Arizona is set to study public-private partnerships in retirement savings programs. Gov. Doug Ducey (R) on May 2 signed a measure to create a committee to do so.
Senate Bill 1375 was introduced on Jan. 25 in the state Senate and on March 8 in the House of Representatives.
The study committee will be headed by co-chairs, one from each chamber of the state legislature. Its members will consist of:
- two members of the House, one from each political party, appointed by the Speaker of the House of Representatives;
- two members of the Senate, one from each political party, appointed by the President of the Senate;
- the state treasurer or the state treasurer’s designee;
- the director of the Department of Administration or the director’s designee;
- a representative of a statewide association that advocates on behalf of Arizona seniors, appointed by the President of the Senate;
- a representative of an organization that advocates on behalf of insurance professionals and financial advisors, appointed by the Speaker of the House;
- a representative of an organization that represents small businesses in Arizona, appointed by the President of the Senate; and
- a representative of a life insurance company or an association of life insurance companies, appointed by the President of the Senate.

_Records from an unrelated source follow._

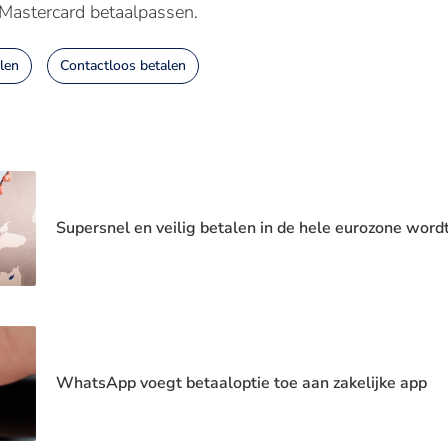
Mastercard betaalpassen.
len
Contactloos betalen
Supersnel en veilig betalen in de hele eurozone wor
WhatsApp voegt betaaloptie toe aan zakelijke app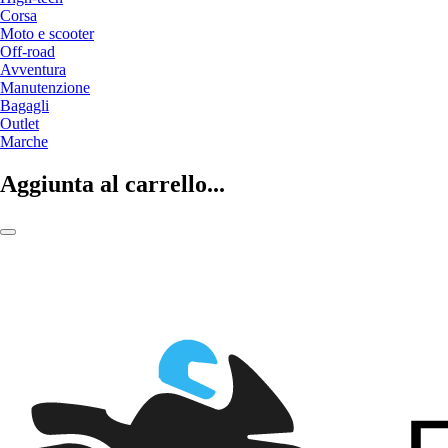
Corsa
Moto e scooter
Off-road
Avventura
Manutenzione
Bagagli
Outlet
Marche
Aggiunta al carrello...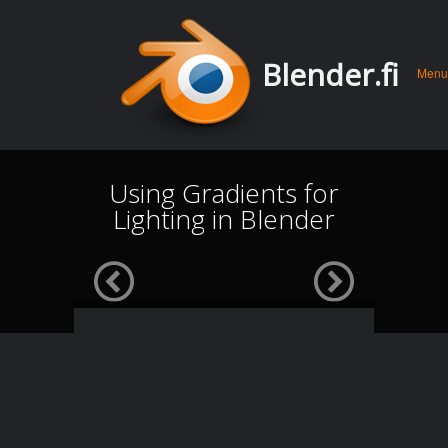
Men
Skip 
Blender.fi
Menu
conte
Using Gradients for
Lighting in Blender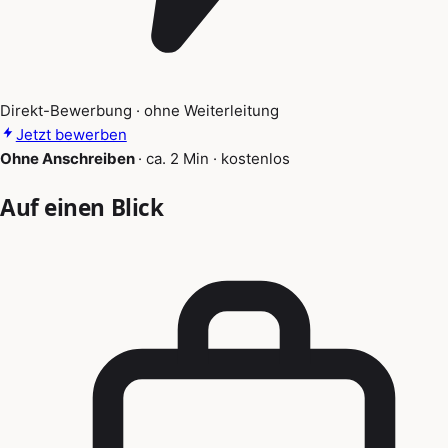
Direkt-Bewerbung · ohne Weiterleitung
Jetzt bewerben
Ohne Anschreiben
·
ca. 2 Min
·
kostenlos
Auf einen Blick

The committee is to research and make recommendations regarding:
- The mechanisms that could assist Arizona citizens to be prepared to retire in a financially secure manner, including the operation of a public-private partnership individual retirement program for: (1) employees whose employer does not offer an employer sponsored retirement plan; (2) for self-employed individuals; and (3) independent contractors.
- The optimal oversight for a public-private partnership individual retirement program.

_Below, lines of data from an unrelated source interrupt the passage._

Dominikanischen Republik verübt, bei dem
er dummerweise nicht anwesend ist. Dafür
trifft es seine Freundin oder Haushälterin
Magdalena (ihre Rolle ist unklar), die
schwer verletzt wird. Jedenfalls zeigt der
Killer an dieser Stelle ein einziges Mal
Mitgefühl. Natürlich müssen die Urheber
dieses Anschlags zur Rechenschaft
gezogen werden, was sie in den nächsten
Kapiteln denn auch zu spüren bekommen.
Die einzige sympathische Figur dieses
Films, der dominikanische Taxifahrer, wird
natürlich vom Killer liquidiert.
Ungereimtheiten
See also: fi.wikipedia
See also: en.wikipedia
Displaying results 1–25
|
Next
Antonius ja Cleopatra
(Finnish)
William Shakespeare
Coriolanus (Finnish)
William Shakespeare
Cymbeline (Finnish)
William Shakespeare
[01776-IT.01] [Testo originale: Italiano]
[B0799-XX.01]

- The barriers that keep Arizonans from saving for retirement and prevent employers that do not offer retirement plans currently from offering them.
- The regulatory and operational burden of small and micro businesses that want to offer payroll deduction retirement savings options to employees but are unable to do so.
- The impact of the federal SECURE Act on employer-based retirement plans, including whether small employer access to retirement plans has expanded.
- The feasibility, including the risks and benefits, of partnering with other similar public-private partnership individual retirement programs established in other jurisdictions.
- The ability of the state to encourage retirement savings.
- Potential legislation to address the issues identified by the study committee.
The committee is to submit a report about its activities and recommendations for legislative or administrative action to the President of the Senate, the Speaker of the House of Representatives by Dec. 31, 2022, and supply a copy to the Secretary of State.